Yeah, Nature red in tooth and claw, and all that. But what animal would voluntarily fight and die in a human war?
Specifically, what dolphin?
In a press briefing Tuesday, a reporter asked “Secretary of War” Pete Hegseth and Joint Chiefs of Staff Chair General Dan Caine to “clarify reports” about “kamikaze dolphins” being used by Iran as mine detectors. The BBC reported that Iran obtained and trained some dolphins for combat duty in 2000. Even if it did, they’d be too old for service now, says CNN, which also reported that the U.S. military has trained dolphins to detect mines. According to a RAND engineer involved in the training, however, the animals do not detonate the mines and get killed in the process.
“Kamikaze dolphins” sounds, if not exactly oxymoronic, improbable. Dolphins do defend themselves from predators. But if the animal kingdom has conscientious objectors, it would be the dolphins.
Caine said he hadn’t heard about “the kamikaze dolphin thing.” But Hegseth was, as usual, sure of the facts: “I can’t confirm or deny whether we have kamikaze dolphins,” he said, “but they [the Iranians] don’t.”

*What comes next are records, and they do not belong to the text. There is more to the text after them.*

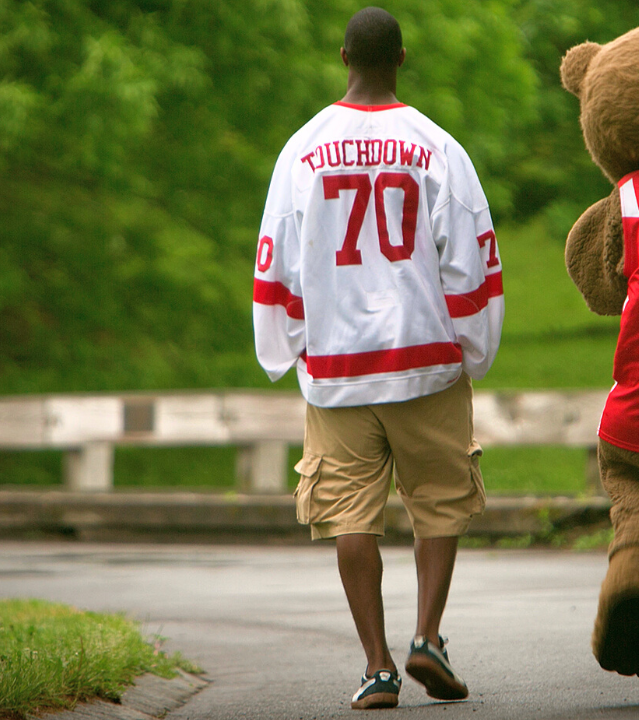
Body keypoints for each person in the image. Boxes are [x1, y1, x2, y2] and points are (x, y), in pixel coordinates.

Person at [253, 6, 503, 711]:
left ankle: (378, 665)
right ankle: (428, 635)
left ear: (343, 57)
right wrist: (474, 343)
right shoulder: (436, 146)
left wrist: (287, 345)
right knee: (441, 502)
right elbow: (472, 257)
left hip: (338, 369)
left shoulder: (302, 150)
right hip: (425, 356)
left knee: (349, 517)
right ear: (402, 58)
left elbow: (279, 261)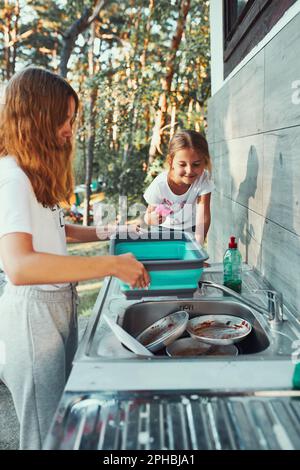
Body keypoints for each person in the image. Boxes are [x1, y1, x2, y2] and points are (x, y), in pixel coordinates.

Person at [0, 67, 150, 450]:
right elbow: (19, 266)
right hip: (33, 316)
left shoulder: (31, 174)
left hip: (56, 305)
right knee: (45, 435)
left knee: (62, 422)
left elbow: (58, 232)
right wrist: (111, 264)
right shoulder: (11, 178)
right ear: (37, 117)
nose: (69, 130)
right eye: (63, 119)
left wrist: (113, 232)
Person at [144, 130, 214, 245]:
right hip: (162, 230)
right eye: (182, 164)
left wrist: (198, 251)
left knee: (188, 260)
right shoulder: (160, 185)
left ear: (204, 162)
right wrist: (153, 219)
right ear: (171, 161)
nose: (189, 171)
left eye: (196, 164)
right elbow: (147, 218)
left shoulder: (203, 179)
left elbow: (203, 218)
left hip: (190, 228)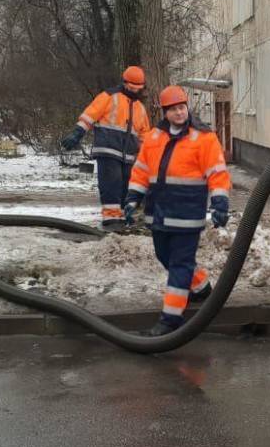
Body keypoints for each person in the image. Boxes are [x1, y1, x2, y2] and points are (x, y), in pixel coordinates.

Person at [124, 85, 231, 337]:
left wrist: (219, 203)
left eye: (182, 108)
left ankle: (170, 320)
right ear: (165, 112)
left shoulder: (204, 138)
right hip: (158, 213)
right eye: (173, 110)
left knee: (180, 264)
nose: (179, 113)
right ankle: (201, 287)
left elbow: (217, 173)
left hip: (187, 215)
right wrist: (132, 199)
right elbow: (141, 170)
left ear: (187, 108)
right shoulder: (153, 138)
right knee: (165, 257)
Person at [60, 66, 152, 231]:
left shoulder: (140, 108)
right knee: (111, 184)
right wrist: (77, 133)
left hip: (129, 156)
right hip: (108, 150)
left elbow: (144, 135)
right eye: (132, 88)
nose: (134, 91)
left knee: (126, 187)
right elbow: (90, 115)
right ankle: (111, 219)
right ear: (125, 83)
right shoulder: (109, 96)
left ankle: (123, 218)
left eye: (138, 89)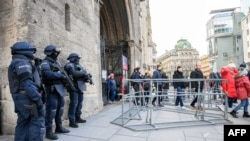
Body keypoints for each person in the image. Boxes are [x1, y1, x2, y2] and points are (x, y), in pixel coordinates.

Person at [8, 41, 45, 141]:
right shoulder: (21, 62)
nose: (32, 54)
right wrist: (38, 100)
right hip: (29, 99)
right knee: (36, 126)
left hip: (22, 99)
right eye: (31, 51)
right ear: (25, 51)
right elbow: (27, 84)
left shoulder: (18, 61)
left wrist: (36, 67)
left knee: (23, 125)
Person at [40, 45, 70, 140]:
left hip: (59, 89)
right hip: (51, 89)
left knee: (60, 108)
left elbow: (61, 73)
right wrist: (59, 75)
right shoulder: (45, 62)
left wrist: (65, 79)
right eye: (55, 52)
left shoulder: (56, 62)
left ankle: (59, 127)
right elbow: (47, 74)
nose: (56, 54)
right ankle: (48, 131)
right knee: (51, 110)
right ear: (50, 52)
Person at [64, 53, 90, 128]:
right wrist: (84, 73)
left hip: (80, 86)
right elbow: (74, 74)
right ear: (73, 58)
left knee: (80, 103)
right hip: (73, 86)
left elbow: (84, 72)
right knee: (74, 103)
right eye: (77, 58)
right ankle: (72, 121)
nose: (78, 59)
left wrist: (87, 76)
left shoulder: (79, 65)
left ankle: (78, 117)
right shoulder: (69, 65)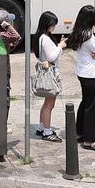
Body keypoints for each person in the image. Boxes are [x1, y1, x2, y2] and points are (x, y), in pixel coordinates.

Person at [70, 6, 95, 150]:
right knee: (94, 107)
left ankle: (79, 132)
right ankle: (89, 140)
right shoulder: (88, 35)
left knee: (86, 103)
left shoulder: (78, 32)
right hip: (92, 75)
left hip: (82, 72)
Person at [34, 11, 66, 142]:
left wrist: (59, 46)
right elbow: (51, 57)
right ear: (47, 24)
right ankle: (47, 132)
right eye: (53, 24)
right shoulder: (45, 38)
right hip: (51, 74)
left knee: (47, 103)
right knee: (49, 104)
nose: (54, 27)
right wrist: (60, 46)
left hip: (47, 71)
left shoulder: (42, 37)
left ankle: (42, 127)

This was the same briefing at which the men insisted that “Project Freedom,” in which the U.S. intends to break Iran’s blockade and “restart the free flow of commerce through the Strait of Hormuz,” presumably using warships and weapons, is not warfare and is “separate and distinct” from “Operation Epic Fury.” At another press conference the same day, Trump and Secretary of State Marco Rubio declared that Epic Fury, the war, is over anyway, mission accomplished, even thought the U.S. continues to block Iranian ports and Iran is firing missiles and drones throughout the region.
Was Hegseth suggesting that the deployment of dolphins would be a military secret and a decision to be made by the commander-in-chief alone? And did I detect the hint of a smile on his pretty, death-worshiping face when he uttered the words “kamikaze dolphins” — visions of the exploding flesh of these sensitive, intelligent creatures dancing in his head?